Relevant legislative provisions
Fringe Benefits Tax Assessment Act 1986 subsection 60A(1).
Fringe Benefits Tax Assessment Act 1986 section 143.
Reasons for decision
Your employees work in a remote area and you provide a remote area holiday transport fringe benefit to them in respect of the costs of their holiday transport.
Section 143 of the FBTAA defines a remote area holiday transport fringe benefit as a benefit that meets the costs of holiday transport (or meals and accommodation en route during travel), and are provided in accordance with an award or industry custom to an employee who works in a remote area.

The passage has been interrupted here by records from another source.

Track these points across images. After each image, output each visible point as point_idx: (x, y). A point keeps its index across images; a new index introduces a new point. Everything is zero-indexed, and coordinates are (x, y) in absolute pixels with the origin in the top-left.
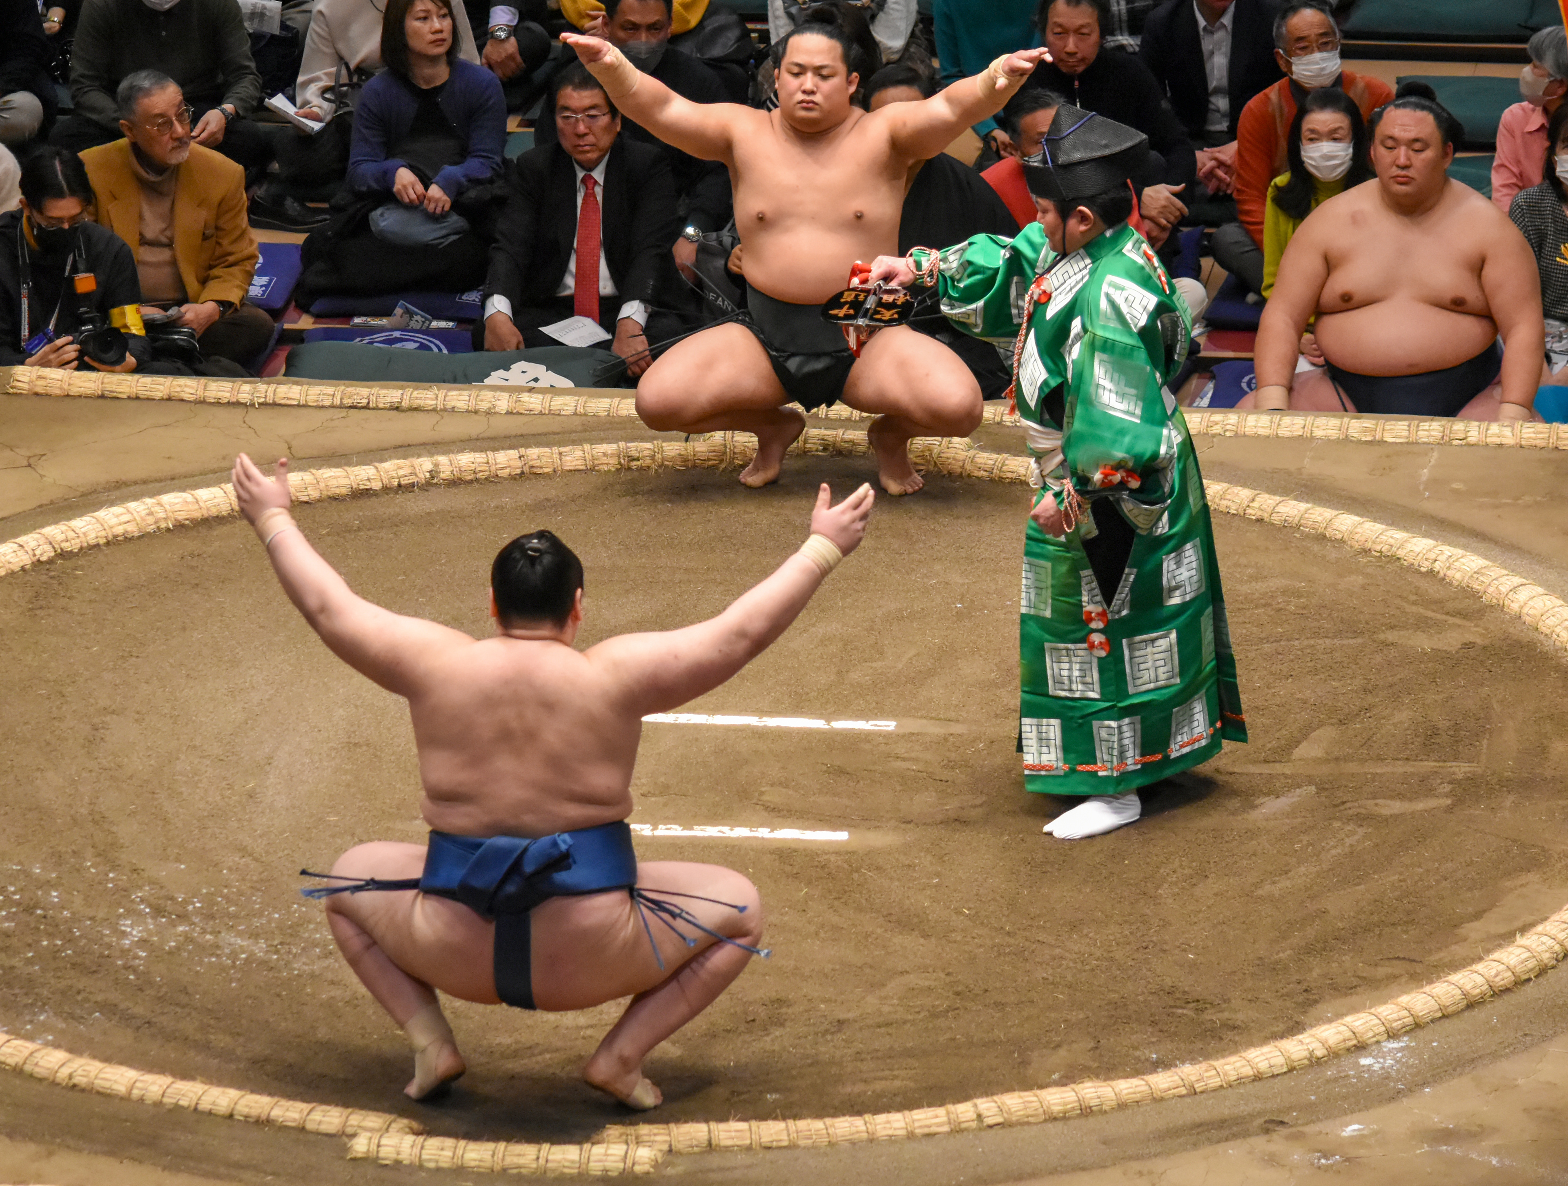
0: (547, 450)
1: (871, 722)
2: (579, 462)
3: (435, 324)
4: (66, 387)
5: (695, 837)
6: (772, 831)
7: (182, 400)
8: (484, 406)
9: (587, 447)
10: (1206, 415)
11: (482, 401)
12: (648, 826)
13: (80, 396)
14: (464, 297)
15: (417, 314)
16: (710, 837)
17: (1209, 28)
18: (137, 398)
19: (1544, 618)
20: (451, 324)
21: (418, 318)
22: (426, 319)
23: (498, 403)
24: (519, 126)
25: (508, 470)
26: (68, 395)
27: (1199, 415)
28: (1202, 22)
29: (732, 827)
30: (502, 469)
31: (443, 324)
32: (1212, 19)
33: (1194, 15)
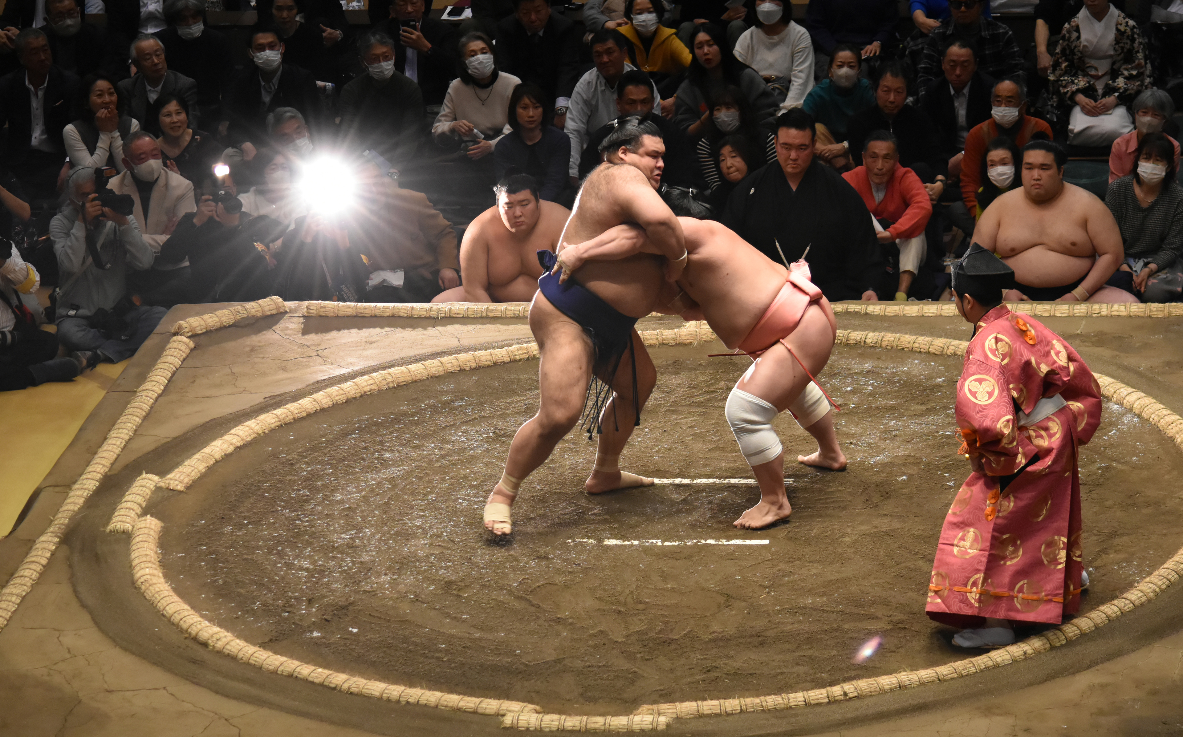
4: (336, 311)
6: (728, 541)
7: (400, 317)
13: (344, 316)
17: (957, 95)
18: (375, 316)
26: (338, 316)
28: (952, 92)
29: (706, 539)
32: (959, 91)
33: (949, 88)
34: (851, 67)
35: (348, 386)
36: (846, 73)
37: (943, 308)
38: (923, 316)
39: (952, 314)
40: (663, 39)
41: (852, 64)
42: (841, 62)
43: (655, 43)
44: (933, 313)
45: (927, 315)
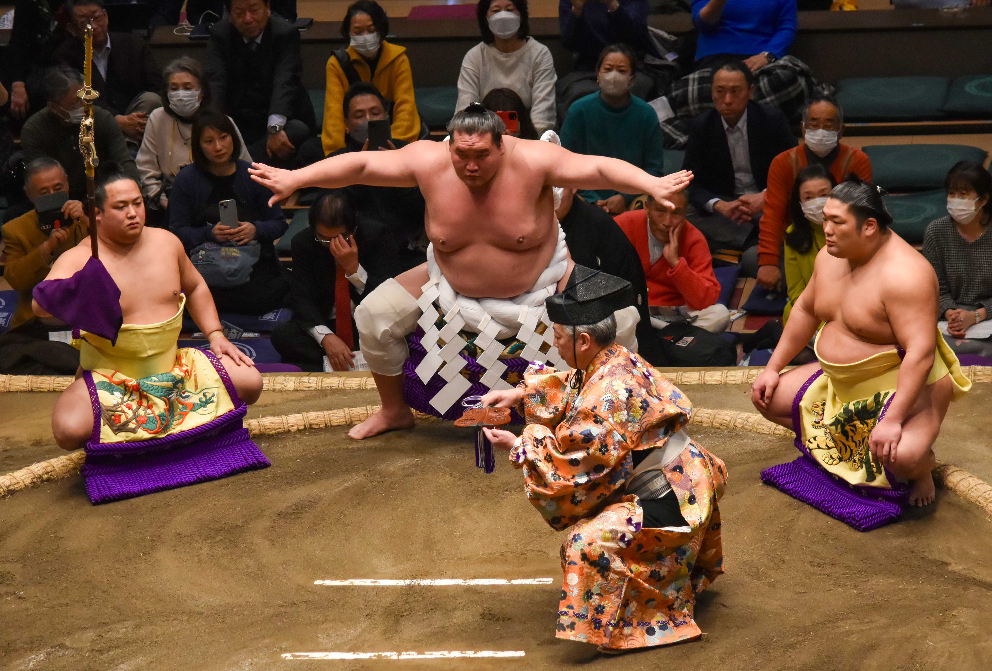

Subsection 60A(1) of the FBTAA provides a reduction of taxable value for remote area holiday transport fringe benefits subject to ceiling and states that:
Where one or more remote area holiday transport fringe benefits in relation to an employer in relation to a year of tax relate to a particular employee of the employer and to a particular holiday for a particular family member, the amount (in this subsection called the ``gross taxable value'') that, but for this subsection and section 62, would be:
(a) so much of the taxable value of that fringe benefit as is attributable to transport, meals or accommodation in relation to the holiday for the family member; or
(b) so much of the sum of the taxable values of those fringe benefits as is attributable to transport, meals or accommodation in relation to the holiday for the family member;
as the case requires, in relation to that year of tax, shall be reduced by:
(c) 50% of the gross taxable value; or
(d) 50% of the benchmark travel amount in relation to that fringe benefit, or in relation to those fringe benefits, in relation to the holiday for the family member;
whichever is the less.
Therefore the gross taxable value of the remote area holiday transport fringe benefit is the sum of the taxable value of the fringe benefits attributable to transport, meals or accommodation, in relation to the holiday, for the family member(s).
The value of that benefit is then reduced by the lesser of either 50% of the gross taxable value of the benefit or 50% of the benchmark travel amount that would be applicable to that benefit.
Where an employee makes a contribution towards the cost of providing the fringe benefit, chapter two of Fringe benefits tax - a guide for employers (NAT 1054) states that the taxable value of the fringe benefit is reduced by the amount of that contribution.
Therefore, under subsection 60A(1) of the FBTAA, the 50% reduction for a remote area holiday transport fringe benefit subject to ceiling is applied on the gross taxable value before any employee contributions are deducted.